What then of Flodden, that disastrous battle? Strangely, this crushing defeat had no immediately terrible political consequences. It didn’t mark the end of Scottish independence. No English invasion followed, though one was feared and a new wall was built around Edinburgh. James IV was succeeded by his young son, James V, and there was a confused and fractious minority. But there was nothing unusual in that. Scotland had endured three such minorities or regencies, and the baronial in-fighting they provoked, in the 15th century.
Nor – though the philosopher and historian John Mair argued that it would be a good thing if Scotland and England were to be united under one monarch – was there a shift in Scotland’s foreign policy. James adhered to the Auld Alliance with France – both his wives were French – and though there were Scottish nobles who questioned this and who adhered to England, this, too, was not without precedent, and their motives were usually selfish.
Moreover, there was no cultural withering. James V pursued his father’s policy of extending his palaces, importing skilled craftsmen from France and the Netherlands. Scottish vernacular literature continued to flourish, Gavin Douglas making his great translation of The Aeneid and David Lindsay writing Ane Satyre of the Thrie Estaites, which the king ordered to be performed before him at Linlithgow.
What changed things and led, over three decades, to a reorientation of Scottish foreign policy and a new relationship with England, was not Flodden, but the Protestant Reformation, first in England with Henry VIII’s break from Rome, and then in Scotland. James V refused to reject the Pope as his uncle Henry urged him to do, and this led to sporadic warfare. Then James died suddenly and, during the minority of his daughter Mary, the Protestant Revolution in Scotland brought the Reformers into the English camp; the historian Gordon Donaldson called John Knox “the greatest angliciser in our history”. The Auld Alliance ended when the Reformers called in an English army to expel the French troops supporting the Regent, Marie de Guise. Subsequently, the political follies and failure of Mary, Queen of Scots, ensured that Scotland’s future would be linked to England.

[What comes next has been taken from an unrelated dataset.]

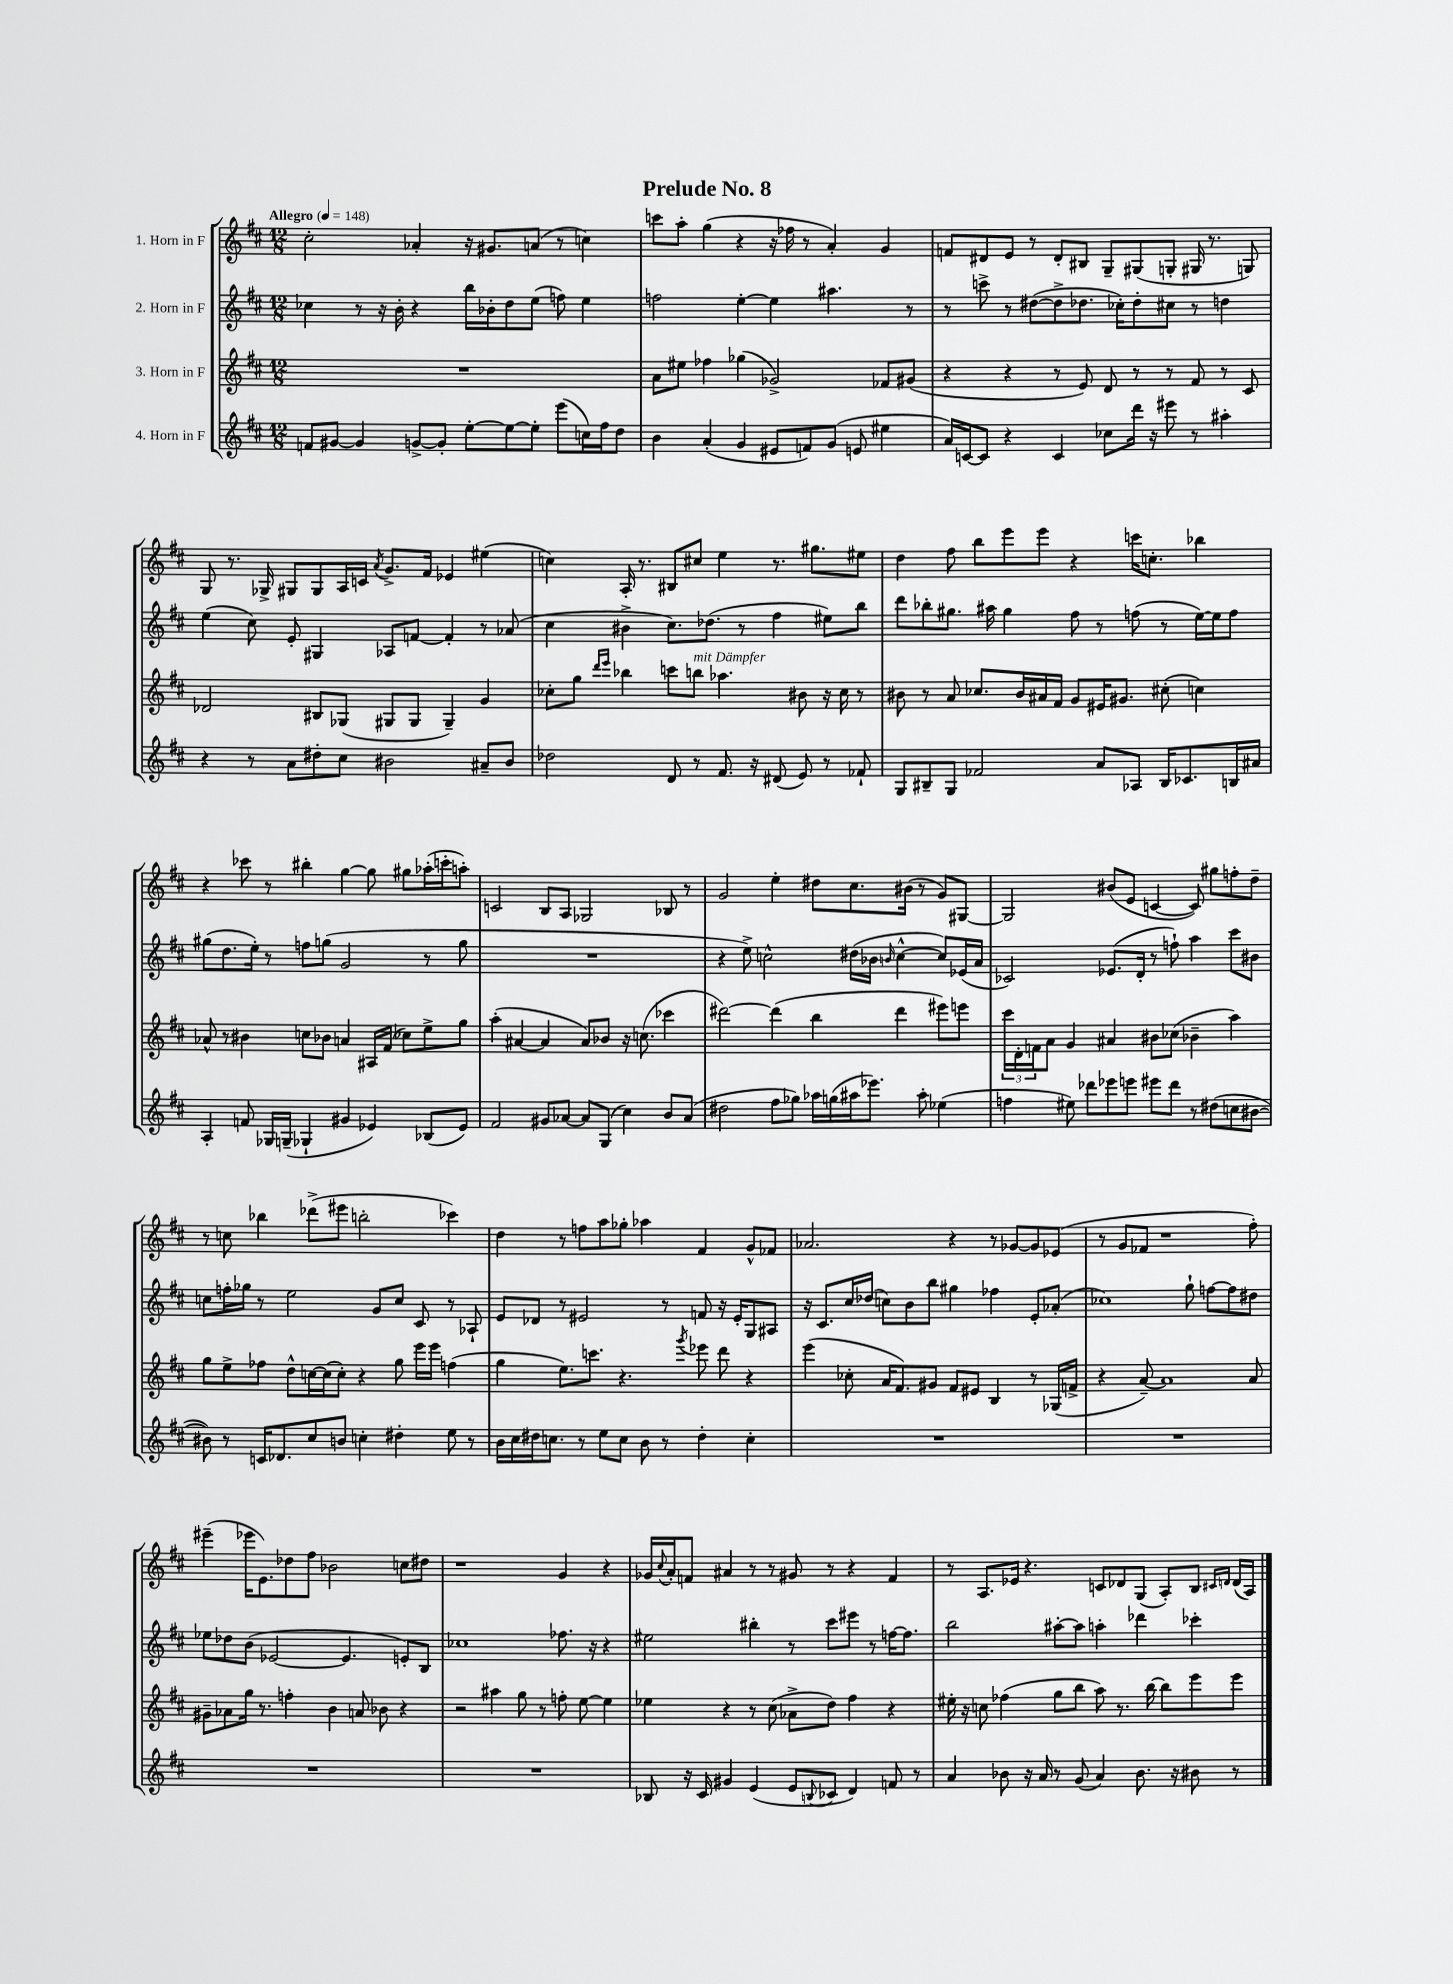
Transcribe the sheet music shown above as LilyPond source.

None of this can be seen as a direct consequence of Flodden. It was Knox’s success, not James IV’s failure, that shaped our history. Politically, Flodden was insignificant; and yet the memory of folly, heroism and defeat resonates down the centuries. Visit Flodden Field and you understand why. Stand on that lonely and beautiful hillside and you feel the sadness. You feel also the strength of the argument for peace. There is talk of developing the battlefield, no doubt with a lavish visitor centre. The talk is foolish. The silence already speaks eloquently. There is a single modest memorial to “The Brave of Both Nations”. It’s enough.
It also has a message for us in this coming referendum year: that we should continue the debate without rancour. It is to the credit of the SNP that it has conducted its campaign by words, not deeds, that it has eschewed violence and refrained from trying to stir up anti-English feeling.
Flodden speaks of the folly of war and the beauty of the peace that prevails now. Standing there in autumn sunlight, it is not only the lines of The Liltin’ that should sound in your head, but also those of Paraphrase 18: “To ploughshares men shall beat their swords … and study war no more.” So, maybe Alex Salmond would have gained rather than lost if he had attended that memorial service.